• **Records to use**
----

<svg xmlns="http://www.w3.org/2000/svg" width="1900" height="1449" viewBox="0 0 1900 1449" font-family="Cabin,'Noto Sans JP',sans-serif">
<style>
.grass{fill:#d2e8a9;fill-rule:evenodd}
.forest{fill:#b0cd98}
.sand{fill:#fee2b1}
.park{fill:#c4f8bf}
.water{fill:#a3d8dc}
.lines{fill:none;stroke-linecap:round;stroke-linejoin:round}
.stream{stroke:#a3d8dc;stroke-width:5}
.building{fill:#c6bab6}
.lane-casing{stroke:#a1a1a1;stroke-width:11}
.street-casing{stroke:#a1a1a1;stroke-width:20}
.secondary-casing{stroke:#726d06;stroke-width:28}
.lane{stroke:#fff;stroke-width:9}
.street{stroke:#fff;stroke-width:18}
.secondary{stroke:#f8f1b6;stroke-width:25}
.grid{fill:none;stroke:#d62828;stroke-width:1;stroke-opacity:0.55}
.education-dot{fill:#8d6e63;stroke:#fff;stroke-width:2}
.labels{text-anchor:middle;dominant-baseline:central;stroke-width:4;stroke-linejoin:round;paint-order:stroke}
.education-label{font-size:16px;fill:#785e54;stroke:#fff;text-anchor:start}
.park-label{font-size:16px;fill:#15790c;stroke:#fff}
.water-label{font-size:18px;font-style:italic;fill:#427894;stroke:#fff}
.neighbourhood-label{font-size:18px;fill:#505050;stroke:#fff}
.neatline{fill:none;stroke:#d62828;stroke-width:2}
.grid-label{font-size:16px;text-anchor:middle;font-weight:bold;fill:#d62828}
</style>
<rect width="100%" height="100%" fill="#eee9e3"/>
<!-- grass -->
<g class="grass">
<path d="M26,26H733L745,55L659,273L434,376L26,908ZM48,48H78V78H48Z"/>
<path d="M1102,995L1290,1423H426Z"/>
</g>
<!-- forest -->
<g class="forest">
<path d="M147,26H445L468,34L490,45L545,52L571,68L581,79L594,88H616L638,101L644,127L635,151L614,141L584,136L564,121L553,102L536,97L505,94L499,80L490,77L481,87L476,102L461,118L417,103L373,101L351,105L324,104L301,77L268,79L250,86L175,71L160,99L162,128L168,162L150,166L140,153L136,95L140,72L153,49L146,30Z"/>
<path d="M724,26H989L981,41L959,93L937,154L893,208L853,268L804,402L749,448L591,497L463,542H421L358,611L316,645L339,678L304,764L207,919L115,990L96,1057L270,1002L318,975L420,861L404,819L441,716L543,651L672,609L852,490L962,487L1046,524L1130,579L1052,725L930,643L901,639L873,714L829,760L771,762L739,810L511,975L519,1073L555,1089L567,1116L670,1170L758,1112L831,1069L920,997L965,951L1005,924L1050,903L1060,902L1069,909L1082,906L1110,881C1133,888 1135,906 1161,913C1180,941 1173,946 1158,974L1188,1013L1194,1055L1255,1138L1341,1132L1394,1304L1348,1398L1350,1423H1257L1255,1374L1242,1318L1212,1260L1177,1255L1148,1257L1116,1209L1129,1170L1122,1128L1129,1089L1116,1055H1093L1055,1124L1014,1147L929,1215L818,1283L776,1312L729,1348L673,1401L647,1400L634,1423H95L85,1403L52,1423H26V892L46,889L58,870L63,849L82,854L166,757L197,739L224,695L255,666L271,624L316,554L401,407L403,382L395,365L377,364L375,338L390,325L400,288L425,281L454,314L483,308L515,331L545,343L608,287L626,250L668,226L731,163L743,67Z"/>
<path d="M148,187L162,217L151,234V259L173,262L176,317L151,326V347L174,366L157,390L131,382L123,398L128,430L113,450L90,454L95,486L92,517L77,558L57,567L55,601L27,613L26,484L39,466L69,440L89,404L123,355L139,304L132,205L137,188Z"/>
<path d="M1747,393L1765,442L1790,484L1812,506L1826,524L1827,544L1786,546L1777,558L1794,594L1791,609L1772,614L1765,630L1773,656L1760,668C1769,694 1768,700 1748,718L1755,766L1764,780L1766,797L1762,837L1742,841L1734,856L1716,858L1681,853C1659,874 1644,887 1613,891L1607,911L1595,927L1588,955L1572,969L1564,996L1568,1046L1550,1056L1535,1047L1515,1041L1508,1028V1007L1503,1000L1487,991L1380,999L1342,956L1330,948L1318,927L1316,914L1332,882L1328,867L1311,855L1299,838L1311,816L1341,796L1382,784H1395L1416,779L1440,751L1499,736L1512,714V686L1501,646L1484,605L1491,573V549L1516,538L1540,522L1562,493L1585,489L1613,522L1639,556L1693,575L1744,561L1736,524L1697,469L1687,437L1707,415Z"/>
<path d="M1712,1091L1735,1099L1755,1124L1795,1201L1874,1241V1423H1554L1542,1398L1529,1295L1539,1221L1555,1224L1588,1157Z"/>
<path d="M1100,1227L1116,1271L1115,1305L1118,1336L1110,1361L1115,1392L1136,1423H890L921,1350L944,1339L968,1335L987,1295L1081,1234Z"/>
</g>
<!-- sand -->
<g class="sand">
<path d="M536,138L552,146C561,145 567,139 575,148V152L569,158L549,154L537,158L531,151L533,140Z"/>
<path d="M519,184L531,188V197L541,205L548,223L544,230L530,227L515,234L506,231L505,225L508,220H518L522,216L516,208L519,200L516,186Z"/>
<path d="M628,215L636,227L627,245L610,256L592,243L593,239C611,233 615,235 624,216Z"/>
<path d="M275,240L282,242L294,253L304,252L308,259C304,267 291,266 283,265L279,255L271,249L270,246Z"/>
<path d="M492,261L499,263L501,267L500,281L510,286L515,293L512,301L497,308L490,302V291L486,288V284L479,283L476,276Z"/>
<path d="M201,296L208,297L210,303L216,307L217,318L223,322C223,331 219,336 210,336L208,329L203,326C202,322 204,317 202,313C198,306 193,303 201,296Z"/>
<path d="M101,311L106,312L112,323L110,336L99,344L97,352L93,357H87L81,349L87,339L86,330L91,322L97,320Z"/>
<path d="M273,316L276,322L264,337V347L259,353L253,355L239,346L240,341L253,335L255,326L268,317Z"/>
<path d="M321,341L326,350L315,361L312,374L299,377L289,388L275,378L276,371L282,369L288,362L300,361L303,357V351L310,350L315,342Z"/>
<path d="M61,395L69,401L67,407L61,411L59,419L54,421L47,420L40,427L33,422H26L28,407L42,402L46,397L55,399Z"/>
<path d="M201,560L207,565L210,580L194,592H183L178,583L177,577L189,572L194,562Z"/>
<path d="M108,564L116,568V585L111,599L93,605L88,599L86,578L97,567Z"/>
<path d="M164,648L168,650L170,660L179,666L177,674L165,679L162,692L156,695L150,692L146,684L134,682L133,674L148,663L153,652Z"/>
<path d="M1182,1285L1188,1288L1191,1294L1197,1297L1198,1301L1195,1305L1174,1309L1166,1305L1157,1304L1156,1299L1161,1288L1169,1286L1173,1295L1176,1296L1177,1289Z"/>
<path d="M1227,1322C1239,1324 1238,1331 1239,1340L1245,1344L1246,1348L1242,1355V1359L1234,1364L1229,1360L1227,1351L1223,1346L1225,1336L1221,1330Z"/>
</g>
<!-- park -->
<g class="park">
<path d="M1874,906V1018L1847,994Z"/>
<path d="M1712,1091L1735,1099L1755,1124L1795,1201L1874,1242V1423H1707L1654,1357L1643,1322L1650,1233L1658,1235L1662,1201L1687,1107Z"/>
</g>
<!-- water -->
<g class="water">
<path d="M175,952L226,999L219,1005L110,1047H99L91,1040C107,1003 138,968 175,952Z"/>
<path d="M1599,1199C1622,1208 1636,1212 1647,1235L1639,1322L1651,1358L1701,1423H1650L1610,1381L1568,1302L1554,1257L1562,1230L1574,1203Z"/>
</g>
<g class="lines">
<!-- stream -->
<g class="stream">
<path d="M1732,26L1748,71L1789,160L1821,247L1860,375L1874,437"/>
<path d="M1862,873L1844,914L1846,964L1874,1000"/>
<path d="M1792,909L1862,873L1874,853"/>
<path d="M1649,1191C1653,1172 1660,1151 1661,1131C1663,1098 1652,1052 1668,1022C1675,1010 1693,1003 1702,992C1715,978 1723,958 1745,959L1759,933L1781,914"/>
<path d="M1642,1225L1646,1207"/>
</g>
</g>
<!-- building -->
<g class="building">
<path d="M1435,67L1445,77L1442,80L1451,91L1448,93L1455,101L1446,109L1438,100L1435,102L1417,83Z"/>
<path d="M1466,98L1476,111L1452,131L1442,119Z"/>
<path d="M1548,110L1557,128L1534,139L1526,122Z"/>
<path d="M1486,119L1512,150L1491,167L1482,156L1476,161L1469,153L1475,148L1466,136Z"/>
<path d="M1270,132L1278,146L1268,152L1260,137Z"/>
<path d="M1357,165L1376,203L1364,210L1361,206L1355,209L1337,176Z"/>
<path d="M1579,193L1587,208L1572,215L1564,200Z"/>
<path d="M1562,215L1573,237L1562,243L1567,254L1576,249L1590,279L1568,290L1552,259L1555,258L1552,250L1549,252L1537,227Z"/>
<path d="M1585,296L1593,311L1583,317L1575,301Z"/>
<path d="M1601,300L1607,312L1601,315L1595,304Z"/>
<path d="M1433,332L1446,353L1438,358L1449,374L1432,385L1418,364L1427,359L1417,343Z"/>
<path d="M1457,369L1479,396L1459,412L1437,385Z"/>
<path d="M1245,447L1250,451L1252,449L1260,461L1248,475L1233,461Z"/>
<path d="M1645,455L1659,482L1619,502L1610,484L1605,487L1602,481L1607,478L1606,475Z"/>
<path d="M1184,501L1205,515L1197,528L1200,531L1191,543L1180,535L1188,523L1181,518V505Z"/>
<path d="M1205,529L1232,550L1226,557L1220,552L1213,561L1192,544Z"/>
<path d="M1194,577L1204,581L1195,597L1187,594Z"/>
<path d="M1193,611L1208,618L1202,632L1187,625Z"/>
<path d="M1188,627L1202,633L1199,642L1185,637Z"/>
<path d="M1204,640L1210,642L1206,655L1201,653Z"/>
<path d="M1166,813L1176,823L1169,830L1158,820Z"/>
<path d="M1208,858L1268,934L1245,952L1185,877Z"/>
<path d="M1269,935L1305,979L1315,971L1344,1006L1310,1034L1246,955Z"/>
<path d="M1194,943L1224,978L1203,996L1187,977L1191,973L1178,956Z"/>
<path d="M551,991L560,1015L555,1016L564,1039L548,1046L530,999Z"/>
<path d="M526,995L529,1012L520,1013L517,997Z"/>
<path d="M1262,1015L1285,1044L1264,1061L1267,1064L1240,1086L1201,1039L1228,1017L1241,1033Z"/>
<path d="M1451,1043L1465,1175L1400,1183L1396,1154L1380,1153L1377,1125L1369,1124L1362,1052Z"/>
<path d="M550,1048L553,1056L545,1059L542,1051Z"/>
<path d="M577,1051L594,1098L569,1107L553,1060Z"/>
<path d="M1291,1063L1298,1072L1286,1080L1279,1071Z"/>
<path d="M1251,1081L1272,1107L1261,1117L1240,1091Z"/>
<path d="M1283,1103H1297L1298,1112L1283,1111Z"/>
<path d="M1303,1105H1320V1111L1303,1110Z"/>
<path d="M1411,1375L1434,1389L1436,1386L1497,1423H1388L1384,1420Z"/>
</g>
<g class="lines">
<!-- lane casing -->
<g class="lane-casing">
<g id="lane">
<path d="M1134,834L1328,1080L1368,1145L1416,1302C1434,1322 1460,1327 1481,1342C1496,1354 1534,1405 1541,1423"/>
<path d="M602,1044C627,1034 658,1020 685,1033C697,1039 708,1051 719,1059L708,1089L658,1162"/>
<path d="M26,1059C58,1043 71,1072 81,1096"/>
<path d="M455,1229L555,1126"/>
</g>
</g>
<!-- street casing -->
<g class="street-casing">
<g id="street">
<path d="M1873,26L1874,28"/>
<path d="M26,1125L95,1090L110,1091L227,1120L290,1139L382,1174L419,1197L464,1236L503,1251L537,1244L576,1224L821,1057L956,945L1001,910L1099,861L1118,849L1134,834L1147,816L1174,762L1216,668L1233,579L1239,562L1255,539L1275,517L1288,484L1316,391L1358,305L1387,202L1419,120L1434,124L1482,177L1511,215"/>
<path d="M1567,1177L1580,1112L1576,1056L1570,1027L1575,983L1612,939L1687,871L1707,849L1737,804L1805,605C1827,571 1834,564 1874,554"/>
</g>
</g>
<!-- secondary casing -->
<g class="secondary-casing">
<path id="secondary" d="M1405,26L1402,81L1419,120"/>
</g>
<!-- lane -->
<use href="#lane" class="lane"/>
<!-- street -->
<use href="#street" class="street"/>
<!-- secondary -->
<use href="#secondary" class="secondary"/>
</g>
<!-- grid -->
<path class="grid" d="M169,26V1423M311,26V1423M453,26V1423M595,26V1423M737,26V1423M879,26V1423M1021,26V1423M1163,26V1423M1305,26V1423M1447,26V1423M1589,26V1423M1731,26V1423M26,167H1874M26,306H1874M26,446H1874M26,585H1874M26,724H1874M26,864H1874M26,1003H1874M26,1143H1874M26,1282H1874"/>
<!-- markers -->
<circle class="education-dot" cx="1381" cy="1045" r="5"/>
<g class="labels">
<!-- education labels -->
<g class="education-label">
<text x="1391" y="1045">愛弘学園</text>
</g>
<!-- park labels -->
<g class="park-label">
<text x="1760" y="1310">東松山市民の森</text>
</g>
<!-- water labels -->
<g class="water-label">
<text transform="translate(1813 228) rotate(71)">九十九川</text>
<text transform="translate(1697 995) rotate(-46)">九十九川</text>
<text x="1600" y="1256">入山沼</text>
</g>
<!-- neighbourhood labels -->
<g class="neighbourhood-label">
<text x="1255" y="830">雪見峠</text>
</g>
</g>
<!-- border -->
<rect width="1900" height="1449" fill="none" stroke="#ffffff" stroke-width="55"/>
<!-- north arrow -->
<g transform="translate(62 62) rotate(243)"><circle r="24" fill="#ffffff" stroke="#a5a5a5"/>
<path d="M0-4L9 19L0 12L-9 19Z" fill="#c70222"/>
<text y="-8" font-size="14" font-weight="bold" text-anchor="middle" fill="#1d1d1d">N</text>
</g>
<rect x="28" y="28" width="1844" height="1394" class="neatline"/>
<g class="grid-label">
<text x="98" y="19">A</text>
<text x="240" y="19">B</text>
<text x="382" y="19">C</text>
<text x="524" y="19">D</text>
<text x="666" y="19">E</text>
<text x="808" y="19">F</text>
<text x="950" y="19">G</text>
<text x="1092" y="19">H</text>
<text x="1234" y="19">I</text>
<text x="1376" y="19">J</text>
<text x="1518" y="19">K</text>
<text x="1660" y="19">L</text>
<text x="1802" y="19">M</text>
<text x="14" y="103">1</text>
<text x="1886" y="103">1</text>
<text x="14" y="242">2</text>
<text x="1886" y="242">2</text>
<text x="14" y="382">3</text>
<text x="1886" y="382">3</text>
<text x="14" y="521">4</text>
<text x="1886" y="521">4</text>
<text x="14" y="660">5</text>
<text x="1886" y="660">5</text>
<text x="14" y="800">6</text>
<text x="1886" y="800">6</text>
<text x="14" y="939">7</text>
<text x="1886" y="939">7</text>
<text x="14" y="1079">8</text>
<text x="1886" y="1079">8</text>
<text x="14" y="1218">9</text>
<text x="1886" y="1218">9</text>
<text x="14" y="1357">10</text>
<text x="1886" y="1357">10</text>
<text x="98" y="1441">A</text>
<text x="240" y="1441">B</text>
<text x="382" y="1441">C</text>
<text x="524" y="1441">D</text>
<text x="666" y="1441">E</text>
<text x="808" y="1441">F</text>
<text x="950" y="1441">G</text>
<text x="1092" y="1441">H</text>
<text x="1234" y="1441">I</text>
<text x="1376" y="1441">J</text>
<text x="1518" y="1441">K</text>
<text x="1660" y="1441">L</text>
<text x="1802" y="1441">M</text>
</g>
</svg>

----

Where the word "circle" shows up in a line of the entries above, copy that line.

<circle class="education-dot" cx="1381" cy="1045" r="5"/>
<g transform="translate(62 62) rotate(243)"><circle r="24" fill="#ffffff" stroke="#a5a5a5"/>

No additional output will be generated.